═════ Extract ═════

The putative glymphatic signature of chronic fatigue syndrome: A new view on the disease pathogenesis and therapy

Abstract:

The underlying pathophysiology of chronic fatigue syndrome remains incompletely understood and there are no curative treatments for this disorder at present. However, increasing neuroimaging evidence indicates that functional and structural abnormalities exist in the brains of chronic fatigue syndrome patients, suggesting that the central nervous system is involved in this disorder and that at least some chronic fatigue syndrome patients may have an underlying neurological basis for their illness.

In the present paper, we speculate that glymphatic dysfunction, causing toxic build up within the central nervous system, may be responsible for at least some cases of chronic fatigue syndrome. We further postulate that cerebrospinal fluid diversion such as lumboperitoneal shunting may be beneficial to this subgroup of patients by restoring glymphatic transport and waste removal from the brain.

═════ Data excerpts ═════

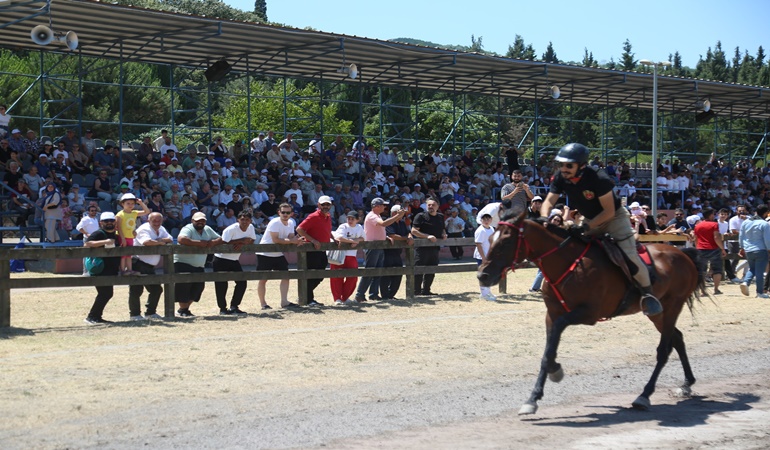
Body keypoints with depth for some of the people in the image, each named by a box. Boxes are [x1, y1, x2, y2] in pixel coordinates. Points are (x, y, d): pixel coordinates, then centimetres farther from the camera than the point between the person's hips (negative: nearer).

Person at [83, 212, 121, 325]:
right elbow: (86, 244, -24)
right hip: (101, 270, -9)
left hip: (111, 271, 9)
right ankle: (91, 316, -6)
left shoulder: (115, 236, 17)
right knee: (105, 293, -13)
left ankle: (97, 317, 19)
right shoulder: (98, 234, -8)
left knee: (107, 294, 10)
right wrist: (105, 242, -28)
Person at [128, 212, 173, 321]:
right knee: (136, 290, -6)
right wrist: (161, 242, -17)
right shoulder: (144, 229, -14)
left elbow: (170, 240, 3)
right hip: (138, 264, -9)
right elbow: (147, 242, -33)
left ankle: (150, 312, 24)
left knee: (156, 289, 12)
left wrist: (160, 239, -15)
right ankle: (134, 314, 4)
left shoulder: (161, 229, 13)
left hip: (150, 266, 9)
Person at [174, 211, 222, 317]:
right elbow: (181, 239, -34)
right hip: (183, 264, -7)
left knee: (199, 286, 4)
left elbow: (221, 239, 13)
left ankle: (185, 308, 18)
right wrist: (200, 243, -27)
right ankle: (182, 310, -2)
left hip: (199, 266, 8)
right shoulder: (188, 229, -13)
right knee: (185, 285, -14)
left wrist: (213, 243, -12)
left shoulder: (207, 230, 11)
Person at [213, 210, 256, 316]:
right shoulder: (231, 229, -24)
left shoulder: (250, 228, -3)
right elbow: (224, 243, -32)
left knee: (242, 282, -1)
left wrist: (242, 243, -25)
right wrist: (242, 240, -25)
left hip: (234, 260, 6)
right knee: (222, 285, -3)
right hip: (221, 259, -6)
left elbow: (252, 241, -4)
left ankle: (234, 307, 8)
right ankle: (222, 308, 12)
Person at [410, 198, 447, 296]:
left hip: (435, 248, 7)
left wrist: (444, 235, 6)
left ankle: (426, 290, 20)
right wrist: (427, 236, -20)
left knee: (431, 271, 10)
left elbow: (442, 230, 30)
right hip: (422, 248, -7)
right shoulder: (421, 216, -5)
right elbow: (414, 230, -11)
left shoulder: (440, 218, 15)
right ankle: (417, 291, -3)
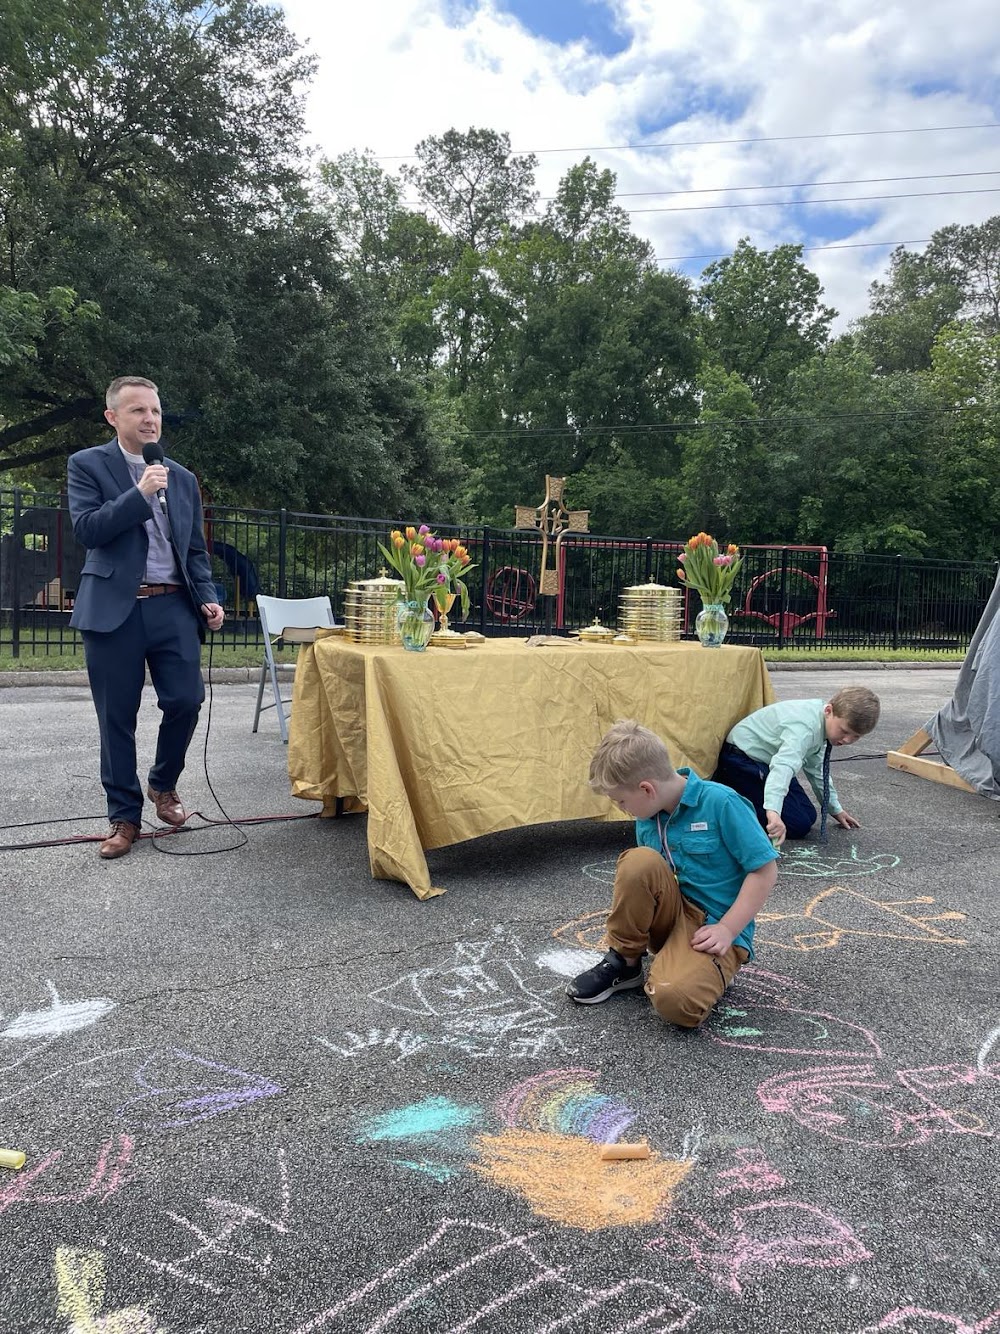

═════

# Task A
List each thing the abstract presents as indicated or suggested by neuroimaging evidence.
# Task B
Answer these questions from the abstract:
(i) What does the abstract say about curative treatments for chronic fatigue syndrome at present?
(ii) What do the authors say glymphatic dysfunction causes within the central nervous system?
(iii) Which procedure is given as an example of cerebrospinal fluid diversion?

# Response area A
- Functional and structural abnormalities exist in the brains of chronic fatigue syndrome patients.
- The central nervous system is involved in this disorder.
- At least some chronic fatigue syndrome patients may have an underlying neurological basis for their illness.

# Response area B
(i) There are none at present.
(ii) Toxic build up.
(iii) Lumboperitoneal shunting.